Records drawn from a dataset

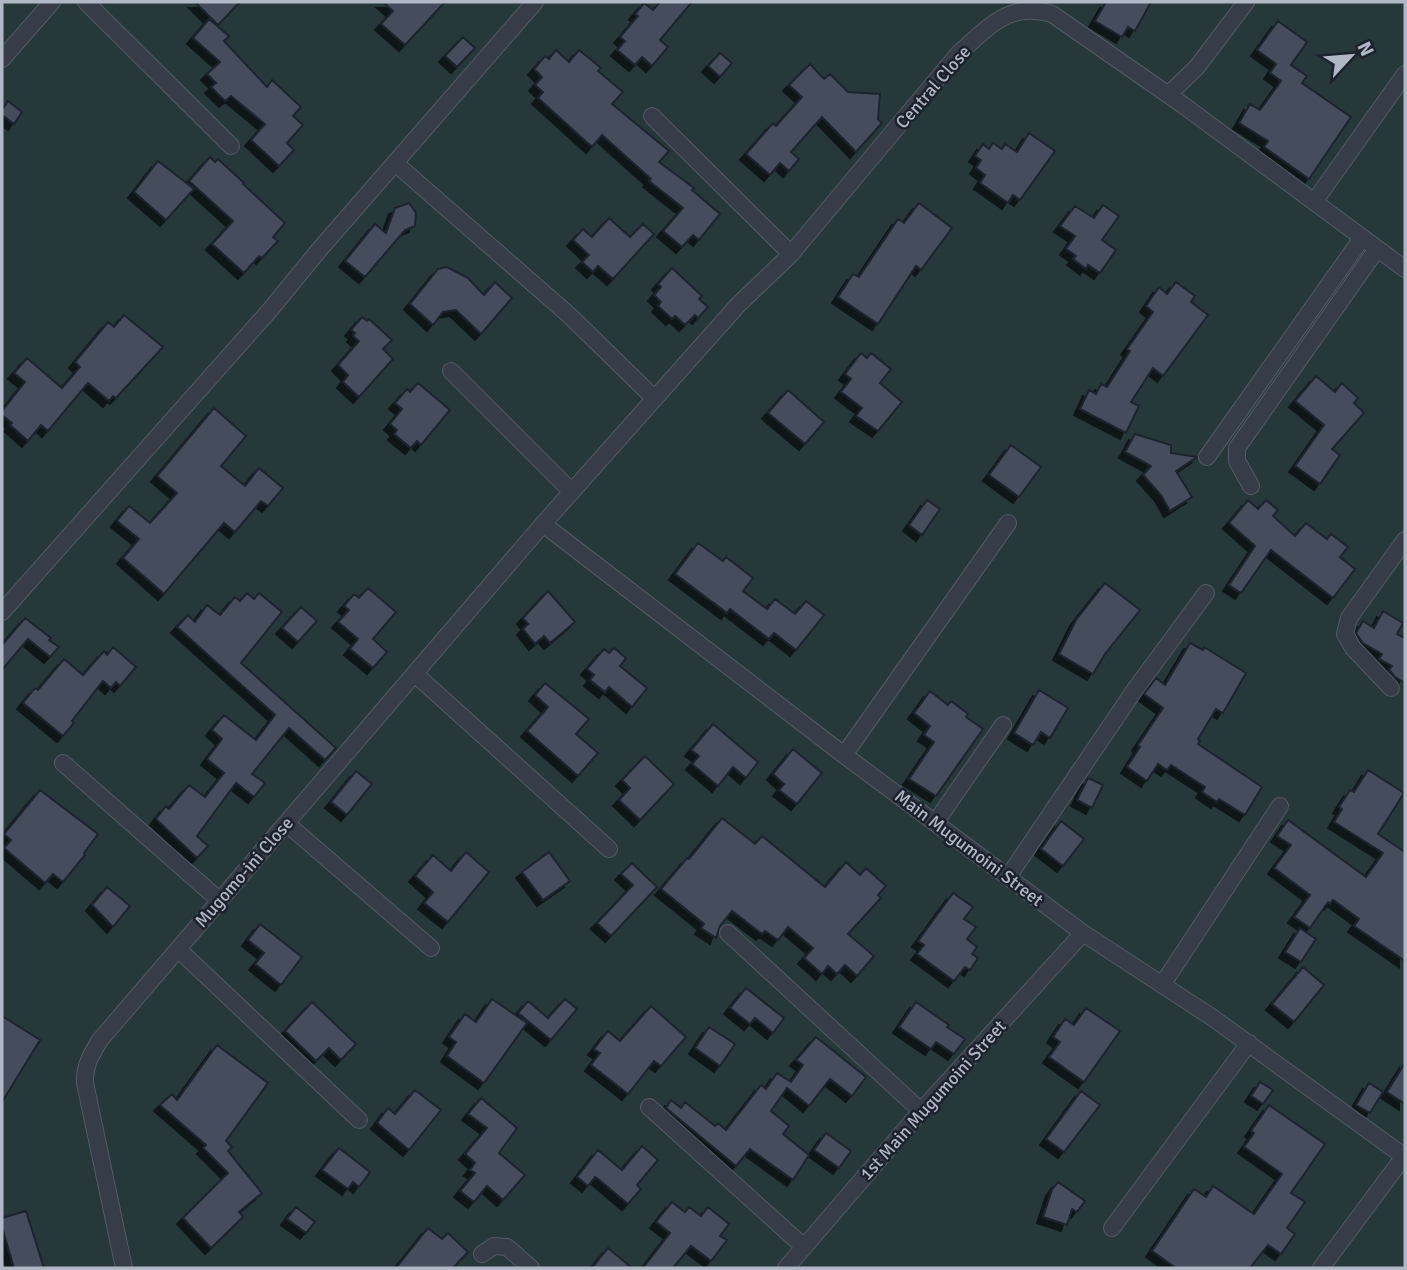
<svg xmlns="http://www.w3.org/2000/svg" width="1407" height="1270" font-family="Signika,sans-serif">
	<defs>
		<filter id="shadow"><feDropShadow dx="-6" dy="6" stdDeviation="0" flood-color="#0009"/></filter>
	</defs>
	<rect width="100%" height="100%" fill="#232b38"/>
	<path fill="#26383a" d="M2,2H1405V1268H2Z"/>
	<path fill="#444e5d" stroke="#1e242f" stroke-width="2" filter="url(#shadow)" d="M195,2H240L218,25Z
		M383,2H445L405,45L381,24L393,11Z
		M660,2H692L660,40L668,47L652,66L642,57L635,65L617,50L625,41L620,37L638,16L635,14L644,3L653,10Z
		M1106,2H1151L1135,31L1128,27L1122,37L1095,21Z
		M209,19L229,36L224,41L267,87L272,80L301,107L293,116L303,125L287,143L294,150L279,166L251,140L265,124L231,96L225,101L211,87L216,83L207,74L220,62L193,38Z
		M1278,21L1307,42L1291,65L1307,76L1302,83L1351,117L1309,179L1264,147L1268,141L1239,123L1250,104L1260,110L1281,81L1270,73L1276,64L1257,50Z
		M463,37L475,48L457,67L445,56Z
		M556,50L569,62L579,50L601,68L598,71L623,92L612,104L669,151L659,162L694,188L692,190L720,214L699,240L693,235L682,247L663,231L683,208L649,181L651,179L602,135L592,147L538,98L543,92L535,85L542,77L534,69L545,56L549,59Z
		M720,53L732,63L720,77L708,66Z
		M810,64L824,79L830,74L848,92L880,94L878,119L882,123L856,152L822,117L791,152L799,159L789,171L780,163L770,175L746,154L773,123L776,126L802,97L789,85Z
		M8,101L22,112L14,124L2,115V110Z
		M1029,133L1055,151L1020,200L1013,195L1008,203L980,183L985,175L976,168L981,160L975,156L983,144L989,149L993,143L1002,149L1005,144L1017,152Z
		M210,157L215,162L218,159L244,183L243,184L285,223L273,237L278,241L262,258L259,256L244,273L212,244L233,221L189,181Z
		M158,161L194,189L166,220L134,192Z
		M409,203L416,213L415,226L405,230L365,277L345,261L375,224L386,233L395,208Z
		M919,203L952,228L921,270L916,266L878,324L838,297L853,274L859,277L898,219L904,223Z
		M1103,205L1119,216L1102,240L1116,250L1100,273L1088,265L1086,269L1073,259L1076,256L1066,249L1075,236L1060,226L1075,206L1094,218Z
		M609,218L630,237L643,224L654,234L613,279L598,266L593,272L582,262L589,255L573,240L583,229L592,237Z
		M447,267L468,278L484,295L495,282L512,298L481,334L456,310L443,312L433,325L410,304L438,269Z
		M672,268L702,296L699,299L708,307L698,318L695,315L685,325L675,316L672,319L658,306L661,302L654,295L661,287L658,284Z
		M1176,282L1195,296L1191,302L1208,315L1163,376L1153,368L1131,402L1139,406L1126,433L1080,409L1089,390L1096,394L1101,384L1107,387L1130,351L1127,349L1153,312L1146,306L1159,287L1167,294Z
		M124,315L163,347L116,398L113,396L109,401L88,383L48,431L41,425L28,441L10,425L12,423L2,415V411L25,382L14,373L27,358L62,388L80,367L75,362L108,322L114,327Z
		M362,317L367,321L369,319L392,340L383,349L393,359L359,397L343,382L348,375L338,365L359,341L353,336L355,333L351,330Z
		M861,353L867,358L871,353L891,369L880,383L902,402L878,431L856,416L862,408L841,392L851,379L845,374Z
		M1316,376L1335,392L1342,383L1358,398L1354,403L1364,413L1332,449L1340,455L1320,484L1295,466L1324,425L1295,401Z
		M418,383L450,410L421,445L417,441L411,448L394,434L397,430L390,424L402,409L395,403L407,389L410,392Z
		M788,390L824,422L805,444L768,413Z
		M214,408L246,436L221,466L245,486L259,468L283,488L268,506L261,501L235,532L224,523L164,594L123,558L139,539L117,521L129,506L150,523L177,493L157,476Z
		M1135,434L1171,445V453L1197,457L1176,471L1192,497L1170,511L1161,495L1143,475L1151,466L1125,452Z
		M1011,445L1041,467L1019,497L989,475Z
		M927,500L940,509L922,535L909,525Z
		M1248,500L1258,509L1266,500L1278,510L1273,516L1295,536L1306,523L1327,539L1331,534L1348,547L1340,557L1355,569L1333,598L1271,550L1241,593L1229,585L1255,546L1229,523Z
		M698,543L723,561L726,557L753,578L743,591L767,609L775,599L795,614L806,601L824,615L796,650L774,633L769,639L730,609L727,613L675,574Z
		M1105,583L1140,610L1105,654L1093,674L1059,654L1076,620Z
		M368,588L396,612L373,639L387,652L373,668L350,649L358,639L338,622L349,610L344,606L354,594L359,598Z
		M548,591L575,622L550,643L544,636L535,644L523,629L528,624L523,618Z
		M247,593L254,599L259,593L282,612L241,663L336,748L325,760L289,728L252,774L265,783L254,797L236,783L197,836L208,846L197,858L156,819L166,806L169,809L189,785L205,797L224,773L207,759L222,739L212,730L224,715L256,740L275,715L177,627L188,615L195,622L207,605L220,615L235,597L240,601Z
		M301,607L317,621L298,642L282,628Z
		M1383,611L1403,623L1397,634L1405,638V683L1395,677L1389,670L1392,666L1379,659L1382,654L1363,643L1356,633L1363,621L1374,628Z
		M25,618L51,638L49,640L59,647L50,657L28,639L2,670V645Z
		M1190,643L1203,650L1204,647L1246,673L1223,713L1216,709L1198,739L1200,741L1198,744L1262,787L1245,815L1219,799L1217,802L1202,792L1205,787L1171,765L1167,770L1158,764L1147,781L1127,767L1140,747L1138,745L1163,708L1144,694L1156,678L1165,685Z
		M113,647L136,667L120,686L116,682L111,688L103,681L72,721L74,723L63,736L23,703L35,688L38,690L64,659L83,675L104,651L107,655Z
		M614,648L626,658L620,666L647,688L632,707L609,687L605,692L590,680L594,675L587,669L604,649L609,653Z
		M545,683L589,719L576,734L598,753L578,776L527,731L548,707L535,695Z
		M1039,690L1068,708L1050,738L1041,732L1033,745L1014,733Z
		M930,691L948,705L951,701L968,714L966,717L983,729L936,796L909,779L934,742L924,735L930,726L914,713Z
		M713,724L758,762L746,778L733,767L718,786L692,764L699,756L691,750Z
		M793,749L822,773L797,804L779,790L784,784L773,774Z
		M645,756L674,784L640,820L619,800L630,788L622,780Z
		M1368,770L1404,793L1378,834L1405,852V961L1354,926L1359,919L1333,900L1330,904L1328,902L1310,928L1294,917L1310,895L1274,868L1291,845L1277,836L1288,820L1366,877L1383,853L1334,822L1342,809L1339,807L1350,790L1354,792Z
		M356,771L372,784L347,815L331,802Z
		M1088,778L1103,785L1092,808L1077,800Z
		M40,790L98,834L84,853L85,855L63,882L53,874L45,883L4,848L11,840L4,834Z
		M722,818L755,844L762,836L825,887L846,862L860,875L866,868L886,886L878,895L881,898L848,934L874,956L857,976L845,965L837,974L828,966L822,974L804,958L813,948L788,927L778,940L765,931L762,934L732,911L720,926L716,938L701,928L704,924L661,889L687,858L689,859Z
		M1061,821L1084,839L1063,866L1041,849Z
		M466,852L489,872L448,922L424,903L433,892L415,876L433,855L451,871Z
		M549,852L570,881L543,900L522,872Z
		M632,863L657,887L611,936L597,923L633,885L621,874Z
		M107,887L130,906L113,927L92,905Z
		M953,893L973,907L964,919L976,927L967,939L977,947L972,954L978,958L970,970L965,967L954,981L917,954L924,945L918,941Z
		M260,924L302,957L281,985L255,964L264,953L248,940Z
		M1300,928L1316,939L1301,962L1285,952Z
		M1303,967L1324,985L1294,1022L1272,1004Z
		M746,988L784,1018L773,1033L755,1018L750,1024L730,1008Z
		M492,999L527,1023L484,1083L447,1056L456,1042L449,1037L465,1014L476,1022Z
		M565,999L577,1009L551,1040L518,1013L528,1001L548,1018Z
		M312,1002L356,1044L341,1060L329,1048L316,1061L285,1031Z
		M916,1002L949,1025L947,1027L965,1039L954,1054L936,1042L931,1049L899,1027Z
		M651,1006L686,1037L661,1066L654,1061L628,1094L591,1065L600,1053L594,1049L608,1031L620,1041Z
		M1086,1008L1120,1031L1084,1082L1049,1057L1060,1042L1053,1037L1065,1019L1074,1025Z
		M2,1016L40,1040L2,1102Z
		M709,1027L735,1044L720,1066L695,1048Z
		M816,1037L866,1077L852,1096L830,1079L809,1106L787,1088L771,1111L789,1126L783,1134L809,1155L793,1180L750,1149L736,1166L666,1108L671,1100L681,1108L685,1102L715,1126L718,1123L726,1130L761,1085L766,1089L777,1073L791,1082L803,1065L796,1060Z
		M217,1045L268,1083L226,1141L232,1147L228,1151L262,1193L239,1212L243,1217L211,1248L183,1218L228,1173L203,1148L206,1145L160,1105L172,1094L177,1100Z
		M1405,1063V1104L1387,1092Z
		M1260,1082L1273,1090L1263,1104L1251,1096Z
		M1369,1083L1383,1092L1370,1113L1356,1105Z
		M415,1090L441,1110L409,1150L377,1123L388,1108L395,1114Z
		M1081,1091L1100,1105L1064,1152L1046,1139Z
		M481,1098L517,1128L499,1153L525,1175L503,1200L487,1186L474,1202L460,1191L475,1173L470,1170L475,1163L465,1154L487,1128L468,1114Z
		M1269,1105L1325,1144L1291,1193L1305,1202L1287,1228L1295,1234L1281,1254L1268,1245L1250,1268H1176L1152,1251L1194,1189L1206,1197L1213,1186L1254,1214L1282,1174L1244,1147L1254,1133L1251,1131Z
		M826,1133L851,1151L839,1168L814,1150Z
		M642,1146L658,1160L637,1185L641,1189L628,1204L597,1178L595,1177L588,1186L577,1177L598,1150L622,1170Z
		M339,1148L370,1172L359,1187L353,1182L348,1189L322,1170Z
		M1058,1182L1085,1201L1077,1212L1072,1209L1067,1225L1043,1217L1052,1190Z
		M672,1202L685,1212L689,1207L701,1216L708,1207L729,1224L720,1236L727,1240L711,1261L691,1246L673,1268H643L670,1233L656,1222Z
		M296,1207L315,1222L306,1233L287,1219Z
		M26,1211L44,1268H14L2,1227V1218Z
		M428,1228L442,1239L448,1233L468,1252L453,1268H396Z
		M608,1248L632,1268H592Z"/>
	<g fill="none" stroke-linecap="round" stroke-linejoin="round">
		<defs>
			<path id="minor" d="M86,2L231,146
				M2,59L52,2
				M1168,95L1197,67L1246,2
				M652,116L791,254
				M395,163L569,315L655,399
				M1314,202L1405,74
				M451,371L572,492
				M1207,457L1362,238
				M1251,486L1237,461V448L1377,249
				M543,524L844,755L1083,933L1213,1018L1405,1157
				M2,612L270,310L319,250L535,2
				M415,674L609,849
				M1391,688L1353,648L1345,634L1349,618L1405,540
				M844,755L1008,523
				M63,763L219,900
				M286,823L431,948
				M935,823L1003,725
				M1008,877L1136,688L1206,593
				M728,933L921,1111
				M178,949L359,1120
				M1162,985L1280,806
				M649,1107L804,1247
				M1112,1228L1249,1043
				M482,1254L494,1246L507,1247L531,1268
				M124,1268L85,1083C84,1066 91,1055 100,1040L543,524L738,305L791,254L959,53C989,27 1009,1 1052,14L1183,105L1405,269
				M786,1268L921,1111L1083,933
				M1321,1268L1405,1155"/>
		</defs>
		<use href="#minor" stroke="#545b66" stroke-width="18"/>
		<use href="#minor" stroke="#363d49" stroke-width="16"/>
	</g>
	<g text-anchor="middle" stroke-width="5" stroke-linejoin="round" paint-order="stroke">
		<g font-size="18" fill="#b1b8c5" stroke="#1c222d">
			<text transform="translate(933 87) rotate(-49)" y="6">Central Close</text>
			<text transform="translate(969 848) rotate(37)" y="6">Main Mugumoini Street</text>
			<text transform="translate(244 872) rotate(-49)" y="6">Mugomo-ini Close</text>
			<text transform="translate(933 1100) rotate(-48)" y="6">1st Main Mugumoini Street</text>
		</g>
	</g>
	<rect width="1407" height="1270" fill="none" stroke="#b1b8c5" stroke-width="7"/>
	<g transform="translate(1351 56) rotate(64)" stroke="#1c222d" stroke-width="5" paint-order="stroke">
	<path d="M0-5L12 26L0 18L-12 26Z" fill="#b1b8c5"/>
	<text y="-10" font-size="19" font-weight="bold" text-anchor="middle" fill="#b1b8c5">N</text>
	</g>
</svg>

**Work instruction:** Which lines above contain the word "stroke"? Copy all of them.

**Output:**
	<path fill="#444e5d" stroke="#1e242f" stroke-width="2" filter="url(#shadow)" d="M195,2H240L218,25Z
	<g fill="none" stroke-linecap="round" stroke-linejoin="round">
		<use href="#minor" stroke="#545b66" stroke-width="18"/>
		<use href="#minor" stroke="#363d49" stroke-width="16"/>
	<g text-anchor="middle" stroke-width="5" stroke-linejoin="round" paint-order="stroke">
		<g font-size="18" fill="#b1b8c5" stroke="#1c222d">
	<rect width="1407" height="1270" fill="none" stroke="#b1b8c5" stroke-width="7"/>
	<g transform="translate(1351 56) rotate(64)" stroke="#1c222d" stroke-width="5" paint-order="stroke">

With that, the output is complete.